Monday, August 10, 2009

From Chicago, with Love

I have tried and failed to write this essay now three times. In my mind, I want to write about the way I feel before leaving, or about what I think I will find after arriving. Instead, what comes out are the manifold worries that are bogging down my thoughts in these days before my departure.

The fact is, I am scared shitless about the move to Montréal and what awaits me there. Four years ago, I left the US with the weight of my own expectations on my shoulders, and the longing I felt for the home and people I had left behind left me a quivering ball of human flesh on the soggy ground of England.

My failure there was completely my own, borne from quitting and refusing to accept myself. But it has been hard for me to separate the act of throwing in the towel from the act of leaving the country. In the three years since returning, I have worked hard to rekindle the spark which I left behind when I ran off to Britain. Throughout it all, no matter how hard I have tried, the prospect of leaving home again has loomed as a daunting specter, haunting my thoughts. So, I am going to Montréal to face those fears head on, like when my mom would turn on the closet light at night* to show me there were no monsters. The light did not conquer my fears, but rather showed me that there was nothing to fear in the first place.

I will have a lot to keep me occupied in the next few months, which is something I did not have in England for the first two months. First off, I have to find a job in Montréal, no small task in a city as dedicated to the preservation of 18th-century French as is the cultural capital of la belle provence. Then, my search for grad school will be ramping up into high gear, including taking the GRE and making application. Finally, since I only have a six-month work visa, I will have to find something to do and someplace to go after it is over. More likely than not, the grad school search will be tied closely to the post-Montréal plans. Add to this the exploration of a new city and a new culture, the start of the religious observance of hockey season, visits by friends and family, and the need to learn and refine my French, I should be kept more than busy from here until well into the next decade.

Honestly, the next few months sound amazingly awesome. (Such rich descriptive language!) I have no expectations put upon me. This is the first time since 1989 that August will end and I will not be shopping for school supplies - 20 years! In Canada, really wherever I am, there is absolute freedom to do anything I like. If I want to ride the train to the outskirts of Laval and then walk fifteen miles into the countryside, I can do that. If I want to spend six months slaving in a restaurant kitchen, I can by God do that. If I want to spend my afternoons sitting by the St. Lawrence, watching container ships from Europe unload Mercedes, I can damn well do that, too. If I want to flit from job to job, spending most of my free time watching hockey with francos in shady East Montréal dives and perfecting my joual, well, by God and dis big right hand, you can bet your ass I will do that! And if I want to fall in love with a new woman every month, and visit her Catholic grandmother, and listen to stories of the days when the Rocket absolved her family from the Pope’s penance, while drinking toasts to their habitants progenitors, and commiserating on the superior air les Français have towards the Quebeckers, while eating a rich tourtière. Yes. I can do that. But I probably won't.
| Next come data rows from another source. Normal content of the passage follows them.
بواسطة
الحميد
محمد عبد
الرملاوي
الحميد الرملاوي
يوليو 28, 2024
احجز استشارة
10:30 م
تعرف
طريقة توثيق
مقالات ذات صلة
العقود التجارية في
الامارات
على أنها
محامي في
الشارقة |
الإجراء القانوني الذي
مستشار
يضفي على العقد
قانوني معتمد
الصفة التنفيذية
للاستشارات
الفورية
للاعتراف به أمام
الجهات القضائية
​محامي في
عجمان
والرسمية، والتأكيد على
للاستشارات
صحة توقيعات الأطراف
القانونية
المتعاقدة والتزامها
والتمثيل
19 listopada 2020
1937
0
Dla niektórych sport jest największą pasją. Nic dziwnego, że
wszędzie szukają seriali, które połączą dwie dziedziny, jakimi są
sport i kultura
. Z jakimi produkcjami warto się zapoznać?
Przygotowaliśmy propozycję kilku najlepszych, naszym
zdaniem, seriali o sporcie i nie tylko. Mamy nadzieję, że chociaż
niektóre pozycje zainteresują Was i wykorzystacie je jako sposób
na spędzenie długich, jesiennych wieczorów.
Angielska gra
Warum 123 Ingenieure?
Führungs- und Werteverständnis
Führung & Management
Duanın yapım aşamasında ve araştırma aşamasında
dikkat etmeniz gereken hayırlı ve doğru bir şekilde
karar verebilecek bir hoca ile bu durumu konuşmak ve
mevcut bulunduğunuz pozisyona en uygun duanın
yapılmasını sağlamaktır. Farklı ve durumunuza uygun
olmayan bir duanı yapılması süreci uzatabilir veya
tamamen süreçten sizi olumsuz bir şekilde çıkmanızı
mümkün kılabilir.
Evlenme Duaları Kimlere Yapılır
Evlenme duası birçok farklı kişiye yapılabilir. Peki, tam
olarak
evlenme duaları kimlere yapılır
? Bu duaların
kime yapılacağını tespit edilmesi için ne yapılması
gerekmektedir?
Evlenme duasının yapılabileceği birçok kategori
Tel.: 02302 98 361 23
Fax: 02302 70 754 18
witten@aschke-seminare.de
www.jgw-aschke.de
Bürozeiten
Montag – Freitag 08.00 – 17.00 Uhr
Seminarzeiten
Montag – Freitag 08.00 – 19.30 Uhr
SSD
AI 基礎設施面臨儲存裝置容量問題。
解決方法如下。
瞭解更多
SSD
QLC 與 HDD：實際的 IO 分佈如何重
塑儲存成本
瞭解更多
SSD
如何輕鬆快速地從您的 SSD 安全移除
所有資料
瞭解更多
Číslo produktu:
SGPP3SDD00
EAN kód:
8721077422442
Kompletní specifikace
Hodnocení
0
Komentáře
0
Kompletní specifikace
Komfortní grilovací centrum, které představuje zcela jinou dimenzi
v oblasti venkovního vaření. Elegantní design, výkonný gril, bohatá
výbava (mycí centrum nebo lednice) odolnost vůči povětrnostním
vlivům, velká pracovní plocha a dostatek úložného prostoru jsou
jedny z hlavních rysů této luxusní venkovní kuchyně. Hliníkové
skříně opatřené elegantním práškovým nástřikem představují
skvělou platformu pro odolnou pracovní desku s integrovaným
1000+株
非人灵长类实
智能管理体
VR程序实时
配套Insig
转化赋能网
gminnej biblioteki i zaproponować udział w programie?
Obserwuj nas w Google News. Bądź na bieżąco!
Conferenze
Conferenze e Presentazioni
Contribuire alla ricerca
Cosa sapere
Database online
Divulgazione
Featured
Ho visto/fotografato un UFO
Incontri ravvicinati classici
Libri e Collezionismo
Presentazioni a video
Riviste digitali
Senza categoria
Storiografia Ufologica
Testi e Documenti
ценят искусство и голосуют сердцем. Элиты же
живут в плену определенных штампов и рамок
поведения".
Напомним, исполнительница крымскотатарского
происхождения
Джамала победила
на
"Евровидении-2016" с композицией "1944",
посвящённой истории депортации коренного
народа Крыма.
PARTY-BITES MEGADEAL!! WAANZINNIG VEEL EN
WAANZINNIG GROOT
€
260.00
Despite the trepidation, and self-questioning (What if it was leaving America? What if I can’t speak French well enough to get a job? What if the winter is worse than Minnesota’s?), I am also incredibly excited, shivers-running-down-my-spine excited. I have wanted to live in Canada since I was 14 (the dusty Canadian flag I hung in early 2000 still resides above my bed), and I have loved French for even longer. If I am lucky, I will board a train in February for Chicago with a new appreciation for two of North America’s best cities and enough memories to keep my friends entertained for weeks.

*I was very young then, no older than 16.